→ TASK PROMPT
Report every line in the entries below that contains the string "Kars", copying each such line in full.

Saved data entries:

- - - - -

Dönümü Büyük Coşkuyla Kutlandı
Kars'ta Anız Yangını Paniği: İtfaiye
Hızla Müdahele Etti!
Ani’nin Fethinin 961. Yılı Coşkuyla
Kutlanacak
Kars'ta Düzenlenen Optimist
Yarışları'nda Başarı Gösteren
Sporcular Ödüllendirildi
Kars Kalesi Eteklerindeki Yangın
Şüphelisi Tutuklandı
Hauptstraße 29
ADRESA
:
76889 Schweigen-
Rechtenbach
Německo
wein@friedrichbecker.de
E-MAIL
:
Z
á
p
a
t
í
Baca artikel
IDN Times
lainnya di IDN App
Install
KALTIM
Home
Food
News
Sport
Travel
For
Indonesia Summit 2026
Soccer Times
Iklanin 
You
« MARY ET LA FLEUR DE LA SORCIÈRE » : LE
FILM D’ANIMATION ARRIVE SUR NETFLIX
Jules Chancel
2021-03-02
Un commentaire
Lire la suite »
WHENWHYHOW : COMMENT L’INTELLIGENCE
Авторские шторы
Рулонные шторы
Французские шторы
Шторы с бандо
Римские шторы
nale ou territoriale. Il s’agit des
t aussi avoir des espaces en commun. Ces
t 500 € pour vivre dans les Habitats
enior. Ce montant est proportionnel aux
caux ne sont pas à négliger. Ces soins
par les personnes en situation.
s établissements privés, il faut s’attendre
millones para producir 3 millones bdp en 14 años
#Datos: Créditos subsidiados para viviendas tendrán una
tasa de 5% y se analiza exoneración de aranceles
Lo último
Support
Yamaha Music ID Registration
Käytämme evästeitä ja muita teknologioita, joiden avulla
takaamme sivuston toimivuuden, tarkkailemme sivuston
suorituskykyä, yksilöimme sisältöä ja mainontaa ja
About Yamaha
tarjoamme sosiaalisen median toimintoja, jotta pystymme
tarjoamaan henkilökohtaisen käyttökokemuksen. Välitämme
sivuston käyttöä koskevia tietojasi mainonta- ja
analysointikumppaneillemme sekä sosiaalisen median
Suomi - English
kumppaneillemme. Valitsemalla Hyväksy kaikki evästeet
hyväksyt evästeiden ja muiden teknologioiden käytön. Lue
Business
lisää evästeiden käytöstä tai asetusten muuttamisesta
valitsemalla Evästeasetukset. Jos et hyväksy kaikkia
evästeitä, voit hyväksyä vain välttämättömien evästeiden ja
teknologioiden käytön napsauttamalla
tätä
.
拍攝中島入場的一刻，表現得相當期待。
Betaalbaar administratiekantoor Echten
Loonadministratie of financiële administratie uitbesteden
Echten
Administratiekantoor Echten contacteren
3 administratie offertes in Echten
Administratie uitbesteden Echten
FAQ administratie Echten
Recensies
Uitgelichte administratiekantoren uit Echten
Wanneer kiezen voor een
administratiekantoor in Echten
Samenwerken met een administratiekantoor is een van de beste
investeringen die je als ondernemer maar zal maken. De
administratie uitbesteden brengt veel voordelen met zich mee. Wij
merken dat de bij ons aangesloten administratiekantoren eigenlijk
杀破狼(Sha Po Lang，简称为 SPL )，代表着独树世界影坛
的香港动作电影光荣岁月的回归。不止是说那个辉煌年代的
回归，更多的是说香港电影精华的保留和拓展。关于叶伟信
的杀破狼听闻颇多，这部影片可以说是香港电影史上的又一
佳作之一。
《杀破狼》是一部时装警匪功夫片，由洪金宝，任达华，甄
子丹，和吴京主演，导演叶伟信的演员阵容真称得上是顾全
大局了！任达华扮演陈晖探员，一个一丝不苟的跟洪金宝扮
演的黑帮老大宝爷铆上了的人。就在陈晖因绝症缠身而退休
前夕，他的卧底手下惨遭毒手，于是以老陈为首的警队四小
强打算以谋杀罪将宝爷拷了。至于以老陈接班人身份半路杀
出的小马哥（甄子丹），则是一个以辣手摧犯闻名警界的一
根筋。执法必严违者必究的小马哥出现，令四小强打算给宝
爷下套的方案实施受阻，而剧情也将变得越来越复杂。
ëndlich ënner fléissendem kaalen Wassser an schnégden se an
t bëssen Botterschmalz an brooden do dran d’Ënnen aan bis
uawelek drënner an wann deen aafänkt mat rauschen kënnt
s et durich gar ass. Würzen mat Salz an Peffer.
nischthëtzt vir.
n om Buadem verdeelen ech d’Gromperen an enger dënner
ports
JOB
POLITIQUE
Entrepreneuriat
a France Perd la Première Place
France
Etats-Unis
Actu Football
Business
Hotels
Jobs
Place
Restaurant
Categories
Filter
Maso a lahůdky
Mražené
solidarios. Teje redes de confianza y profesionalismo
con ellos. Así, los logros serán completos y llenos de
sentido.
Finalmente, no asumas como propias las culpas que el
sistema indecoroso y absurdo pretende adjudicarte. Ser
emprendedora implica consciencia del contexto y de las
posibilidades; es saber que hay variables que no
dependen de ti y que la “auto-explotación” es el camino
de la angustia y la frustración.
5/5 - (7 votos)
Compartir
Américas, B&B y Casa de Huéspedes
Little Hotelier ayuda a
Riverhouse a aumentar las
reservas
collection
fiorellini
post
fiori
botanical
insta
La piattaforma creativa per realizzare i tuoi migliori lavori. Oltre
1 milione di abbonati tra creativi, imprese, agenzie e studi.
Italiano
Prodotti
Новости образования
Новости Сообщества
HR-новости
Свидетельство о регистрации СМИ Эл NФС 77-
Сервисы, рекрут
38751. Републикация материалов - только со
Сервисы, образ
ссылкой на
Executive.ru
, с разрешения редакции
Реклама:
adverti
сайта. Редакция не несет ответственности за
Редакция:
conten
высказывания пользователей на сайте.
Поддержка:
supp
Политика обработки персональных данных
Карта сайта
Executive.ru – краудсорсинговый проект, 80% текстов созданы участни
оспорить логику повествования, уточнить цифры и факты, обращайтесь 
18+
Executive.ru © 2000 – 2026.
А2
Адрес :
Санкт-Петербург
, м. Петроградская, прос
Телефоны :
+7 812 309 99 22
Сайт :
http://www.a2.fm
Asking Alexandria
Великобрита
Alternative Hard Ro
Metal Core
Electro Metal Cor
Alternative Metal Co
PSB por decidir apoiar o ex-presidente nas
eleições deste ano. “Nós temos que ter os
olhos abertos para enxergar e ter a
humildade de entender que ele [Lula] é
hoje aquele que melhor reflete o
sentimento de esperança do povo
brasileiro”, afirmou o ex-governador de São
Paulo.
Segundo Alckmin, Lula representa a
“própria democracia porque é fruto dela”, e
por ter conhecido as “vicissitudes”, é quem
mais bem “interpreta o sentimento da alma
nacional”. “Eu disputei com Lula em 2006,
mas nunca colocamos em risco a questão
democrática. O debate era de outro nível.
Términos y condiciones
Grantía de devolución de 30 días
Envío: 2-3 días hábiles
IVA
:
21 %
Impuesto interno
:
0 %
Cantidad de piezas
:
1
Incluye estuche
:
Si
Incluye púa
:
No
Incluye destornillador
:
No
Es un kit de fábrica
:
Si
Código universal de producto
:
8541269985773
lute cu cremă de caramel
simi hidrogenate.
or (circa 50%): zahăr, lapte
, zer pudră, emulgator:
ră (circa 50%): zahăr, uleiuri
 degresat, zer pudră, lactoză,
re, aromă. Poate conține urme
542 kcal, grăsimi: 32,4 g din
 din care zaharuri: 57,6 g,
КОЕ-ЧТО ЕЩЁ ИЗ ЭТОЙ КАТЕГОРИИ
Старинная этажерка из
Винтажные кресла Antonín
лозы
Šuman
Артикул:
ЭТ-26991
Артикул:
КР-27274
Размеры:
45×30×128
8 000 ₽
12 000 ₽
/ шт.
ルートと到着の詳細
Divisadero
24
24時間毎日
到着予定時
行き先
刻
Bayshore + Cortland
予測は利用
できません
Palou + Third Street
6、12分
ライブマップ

- - - - -

→ RESPONSE AREA
Kars'ta Anız Yangını Paniği: İtfaiye
Kars'ta Düzenlenen Optimist
Kars Kalesi Eteklerindeki Yangın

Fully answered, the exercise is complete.